**WHAT TO PRODUCE**. Pick out each row below that contains the string "Ulusal" and copy it. Matching is case-sensitive.

**SUPPLIED DATA**.
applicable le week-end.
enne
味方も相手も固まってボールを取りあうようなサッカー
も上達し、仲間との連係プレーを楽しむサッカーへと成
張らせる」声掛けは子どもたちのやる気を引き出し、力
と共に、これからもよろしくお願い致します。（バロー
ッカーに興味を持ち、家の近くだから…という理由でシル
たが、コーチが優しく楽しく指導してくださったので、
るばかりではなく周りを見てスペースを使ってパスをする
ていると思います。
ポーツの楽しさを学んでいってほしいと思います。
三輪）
...
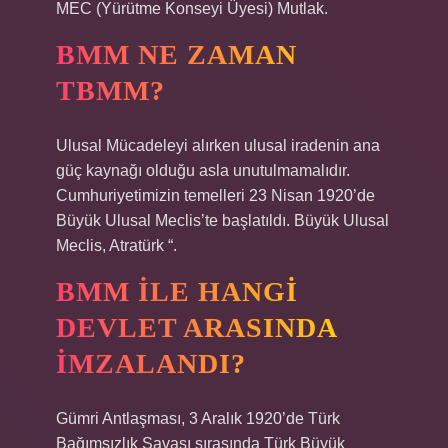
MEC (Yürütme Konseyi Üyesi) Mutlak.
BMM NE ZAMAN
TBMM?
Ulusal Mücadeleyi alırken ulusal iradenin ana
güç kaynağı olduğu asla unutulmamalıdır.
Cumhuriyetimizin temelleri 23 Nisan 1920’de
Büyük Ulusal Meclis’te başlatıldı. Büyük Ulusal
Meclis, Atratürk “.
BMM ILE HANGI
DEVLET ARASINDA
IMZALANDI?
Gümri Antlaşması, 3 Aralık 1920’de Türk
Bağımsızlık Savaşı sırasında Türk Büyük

**RESULT OF THE EXERCISE**.
Ulusal Mücadeleyi alırken ulusal iradenin ana
Büyük Ulusal Meclis’te başlatıldı. Büyük Ulusal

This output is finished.